After seven years of war between American States and Britain, King George III and US officials declared a cessation of hostilities on 3 September 1783. Basically, that day came into force the Act of Independence signed on July 4, 1776.


4. Edison invented the light bulb

Although it is one of the most prolific inventors in history (1,093 inventions), Thomas Edison is not the father in law of many of them. The reality is that some belong technicians who worked with him, while others have not even seen the light in his lab. Take, for example, the light bulb, the most famous invention of Edison. It was invented four decades before Thomas Edison was born. The author? English scientist, Sir Davy Hamphry. And yet, how he came to be recognized as a parent Edison's light bulb?

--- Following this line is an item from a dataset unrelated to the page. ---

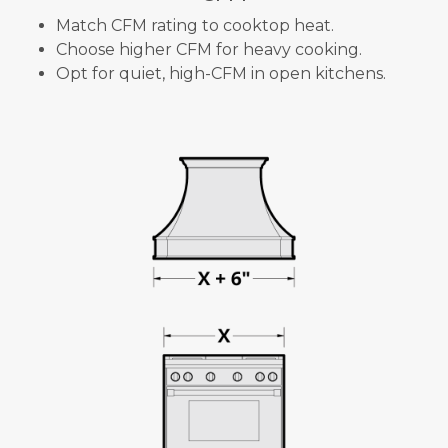
Match CFM rating to cooktop heat.
Choose higher CFM for heavy cooking.
Opt for quiet, high-CFM in open kitchens.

3. George Washington was America's first president

Everyone knows that Washington was the first President of the United States (of the 43 presidents in history). The reality is, however, different. During the American Revolution, the Continental Congress (or the US Congress) he chose Peyton Randolph as the first president. Randolph's first political move was to create an army to oppose England, and topped it even called him George Washington.



In 1781, Randolph was succeeded by John Hancock. After Washington's victory at the Battle of Yorktown, Hancock sent him a congratulatory American general, he answering them through another missive that is with the nickname "president of the United States." Eight years after the war, and after another two presidents, Washington, The benefits of the huge political capital gained through victory against England, he became the first democratically elected president. Strictly speaking, however, George Washington was only the fifth US president.


2.Ferdinand Magellan made the first trip around the world

Without going into details, almost everyone knows two things about Portuguese navigator large and wide, Ferdinand Magellan. The first is that made the first trip around the world (between 1519 and 1522). The second is that he was killed on 22 April 1521 by natives in the Philippines. It seems, however, that no one barely visible contradiction of terms between the two statements



1. Jesus was born on December 25

Christmas is the biggest celebration of Christianity, at which all celebrate the birth of Christ. There is, however, no mention biblical or otherwise indicating 25 December as the one in which Jesus was born. Currently, there are several hypotheses about the origins of Christmas, but perhaps the most important is related to the cult of the god Mithras Hellenistic, cult emerged around 100 BC



Its believers were convinced that Mithra was born on December 25 of a virgin mother, and that this event has happened in a manger. A striking resemblance more than the Christian celebration of Christmas. Many voices say that the early Christians tried to make people forget the powerful cult of Mithras, and so they replaced it with the celebration of Christmas. In fact, many other pagan holidays were changed, and in their place were adapted to Christian holidays.


The above post is reprinted from materials provided by Descopera . Note: Materials may be edited for content and length.